As a general rule, chicken leftovers stored properly in the fridge will last for 3-4 days. You can also freeze cooked chipotle chicken in an airtight, freezer-safe container. When you’re ready to defrost it, let it thaw in the fridge overnight prior to reheating.
OTHER CHIPOTLE FLAVORS
- Chipotle Tomato Wedge Salad Recipe
- Slow Cooker Chipotle Ranch Chicken
- Cheesy Bacon Chipotle Ranch Dip
- Easy Chipotle Chicken Nachos
- Smokey Chipotle Corn Dip
- Cheesy Chipotle Fries
*This post was originally posted on 05/18/2017.

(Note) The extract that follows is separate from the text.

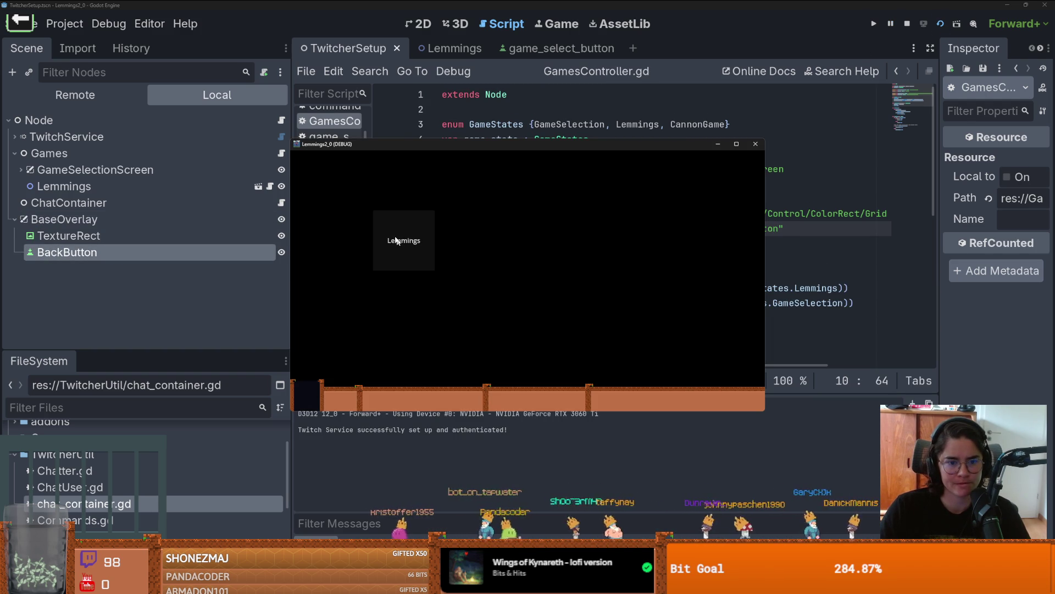
{"action": "mouse_move", "coordinate": [499, 148]}
{"action": "left_mouse_down"}
{"action": "mouse_move", "coordinate": [620, 140]}
{"action": "mouse_move", "coordinate": [445, 86]}
{"action": "left_mouse_up"}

- 4 teaspoons olive oil divided
- 4 boneless skinless chicken breasts
- 1/2 teaspoon salt
- 1/4 teaspoon black pepper
- 1/2 cup yellow onion peeled and diced
- 2 cloves garlic minced
- 3 chipotle peppers minced
- 1 tablespoon adobo sauce
- 1/2 cup low-sodium chicken broth
- 4 ounces cream cheese
- 3 tablespoons plain Greek yogurt
- Fresh parsley or cilantro chopped, for garnish (optional)
- Heat 2 teaspoons of the olive oil in a large skillet over medium-high heat. Season chicken breasts on both sides with salt and pepper.
- Add the chicken to the hot pan and sear for 4 minutes on each side, until golden brown. Transfer the chicken to a plate and cover with aluminum foil to keep warm. (They will finish cooking later.)
- Reduce the heat of the skillet to medium and pour the remaining olive oil into the pan. Add the diced onion and cook, stirring occasionally, for 4-5 minutes until softened. Add garlic and chipotle peppers and saute for another 30 seconds.
- Add adobo sauce, chicken broth, and cream cheese to the skillet and stir until the cheese has melted into the sauce. Return the chicken breasts to the skillet, along with any accumulated juices on the plate. Turn the chicken to coat in the sauce.
- Cover the skillet, reduce the heat to medium-low, and cook for 7-9 minutes, until the chicken is cooked through. (Cooking time will depend on how thick the chicken breasts are.) I like to spoon some of the sauce over the chicken breasts halfway through the cooking time.
- Once the chicken is cooked (165 degrees F internal temp), turn off the heat and stir in the Greek yogurt. Season to taste with salt and pepper. Serve warm with extra sauce spooned over the chicken and some parsley or cilantro for garnish.
I absolutely loved it and wouldn’t change a thing! I served it with coconut rice and sauteed zucchini!
Made this tonight and it was great! I can’t have dairy so I subbed the cream cheese for vegan cream cheese and the yogurt for vegan sour cream to thicken the sauce at the end. I’d be interested to see how it would be subbing with canned coconut milk! Like many other reviewers, I only used two peppers and that gave it plenty of heat. I also chopped up the chicken once it was done cooking so all of the pieces could be coated in the sauce 🙂
Jan Ean says
My family and I gave this a solid three and a half with the potential for 5 stars with minor modifications.
1) The sauce is absolutely delicious – I mean killer good. I was worried there wouldn’t be enough, but there was with a little extra to spare.
2) I would strongly suggest you brine and/or marinade the chicken beforehand just to infuse a little more flavor into the meat … I suggested brining then poaching the chicken and then shredding and allowing it to soak in the sauce … my husband (brilliant man that he is) suggested we sous vide the chicken IN the sauce (which I simply can’t wait to try …)
3) We served with your Chipotle Tomato Wedge Salad (perfect for adding some freshness), steamed rice, and a side of flour tortillas (which no one used).
4) All in all, this was a darned good meal – quick and easy to get on the table and one that we’re going to try again.
Thanks SO much for the recipe
Hi, why is the greek yogurt added at the end? Today I made some homemade cordon bleus and used greek yogurt to make a chilpotle sauce and it became kinda chunky like it had gone bad but still tasted really good. Is it because I added it from the beginning you think? Thanks
Real Housemoms JK says
Hey Rose! Yes, just add it at the end. It just makes it creamier without overcooking the yogurt.
leslie gerson says
I am dairy free- can I sub coconut milk yogurt or canned coconut milk for the Greek yogurt?
Real Housemoms JK says
Hey Leslie! You will want something thicker like full fat coconut milk for the cream cheese and yogurt to keep it creamy. I haven’t tried it so let me know how it works.